Suspicious man flees high school after confrontation - News weather sports for Youngstown-Warren Ohio

Suspicious man flees high school after confrontation

SALEM, Ohio - A man was arrested and charged with criminal trespassing after he entered Salem High School on Tuesday morning then fled when school authorities questioned him.

Before the first bell rang, just as students arrived for classes, at approximately 7:20 on Tuesday morning, the principal spotted a man who looked and acted suspicious. The man was standing inside the main entrance to the school.

When asked what he was doing, the man replied that he needed to get to the main office, but  that not where he was headed, says Hank Brock, assistant Principal and dean of students.

"Dr. Shivers observed this individual and he did not stop at the main office," Brock explains. "He continued to go toward the cafeteria area where we have students."

As the man approached the cafeteria, a staff member highly qualified in security, and in the school for just that reason, asked the man for identification and demanded to know why he was in the building.
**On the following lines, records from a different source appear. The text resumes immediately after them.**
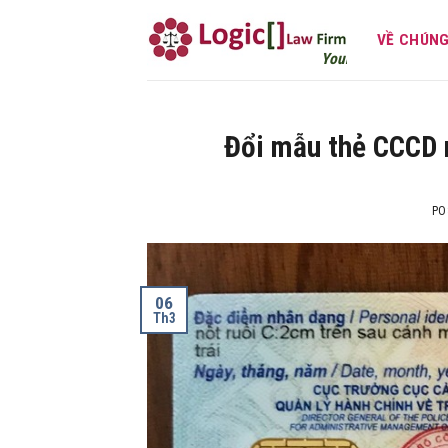
Skip
to
VỀ CHÚNG
Your own attorney
content
Đổi mẫu thẻ CCCD m
PO
06
Th3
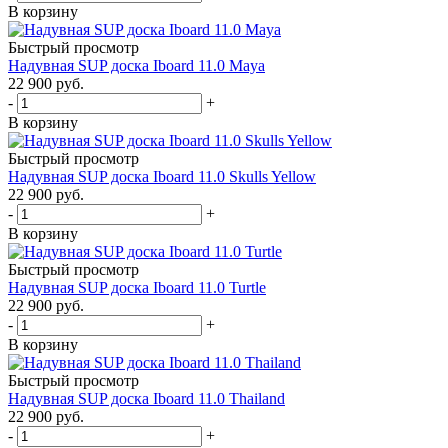
В корзину
Быстрый просмотр
Надувная SUP дoска Iboard 11.0 Maya
22 900
руб.
-
+
В корзину
Быстрый просмотр
Надувная SUP дoска Iboard 11.0 Skulls Yellow
22 900
руб.
-
+
В корзину
Быстрый просмотр
Надувная SUP дoска Iboard 11.0 Turtle
22 900
руб.
-
+
В корзину
Быстрый просмотр
Надувная SUP дoска Iboard 11.0 Thailand
22 900
руб.
-
+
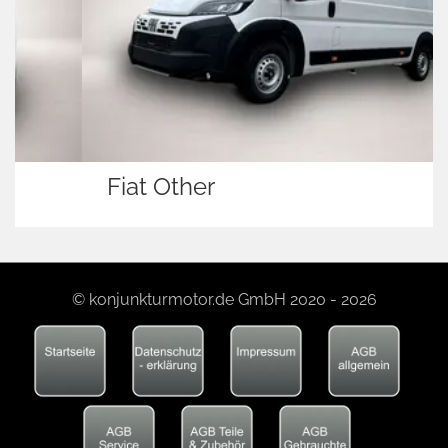
Fiat Other
© konjunkturmotor.de GmbH 2020 - 2026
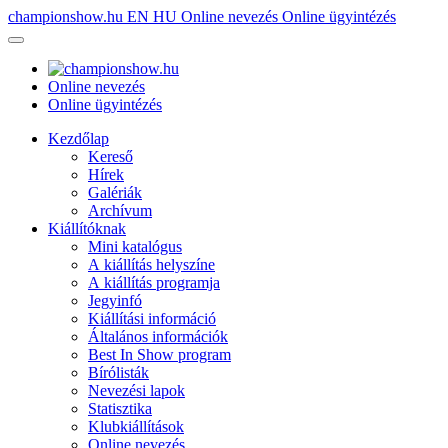
championshow.hu
EN
HU
Online nevezés
Online ügyintézés
Online nevezés
Online ügyintézés
Kezdőlap
Kereső
Hírek
Galériák
Archívum
Kiállítóknak
Mini katalógus
A kiállítás helyszíne
A kiállítás programja
Jegyinfó
Kiállítási információ
Általános információk
Best In Show program
Bírólisták
Nevezési lapok
Statisztika
Klubkiállítások
Online nevezés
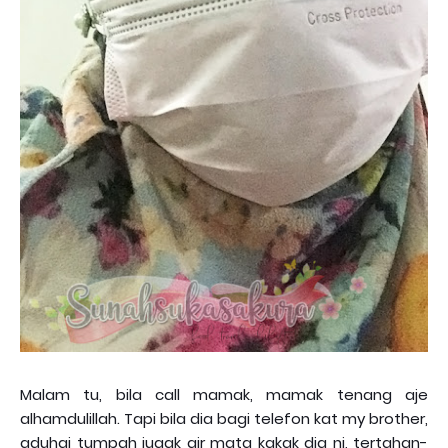
Malam tu, bila call mamak, mamak tenang aje
alhamdulillah. Tapi bila dia bagi telefon kat my brother,
aduhai tumpah jugak air mata kakak dia ni, tertahan-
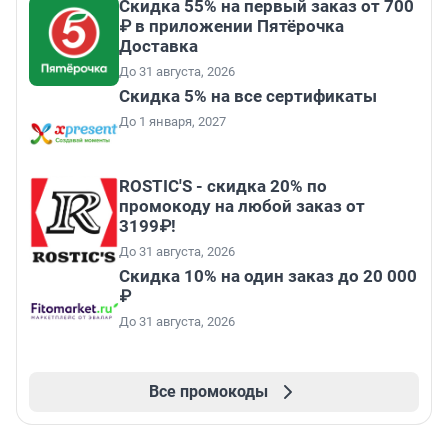
Скидка 55% на первый заказ от 700
₽ в приложении Пятёрочка
Доставка
До 31 августа, 2026
Скидка 5% на все сертификаты
До 1 января, 2027
ROSTIC'S - скидка 20% по
промокоду на любой заказ от
3199₽!
До 31 августа, 2026
Скидка 10% на один заказ до 20 000
₽
До 31 августа, 2026
Все промокоды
"The individual refused to stop," Brock says. "Our staff member chased him through the cafeteria out the back doors and then followed him in his truck."

Once staff members made sure that the suspect was out of the building, and that students were safe, they contacted 911, all the while following the suspect until his arrest.

The man, now identified by Salem police as 26-year-old Mark Knight Jr., did not appear to have a weapon and never threatened anyone, but school officials say the former student had no good reason for being there and that's something that won't be tolerated at a time when there are heightened concerns about school security.

"He lied about his intentions here, he lied about his name, he lied about who he was coming to see at one point," Brock says.

Whatever his reason for entering the school, school administrators say new school security measures put in place last August worked.

"The procedures in place worked extremely well," Brock says. "Within 30 seconds, the kid was out of the building."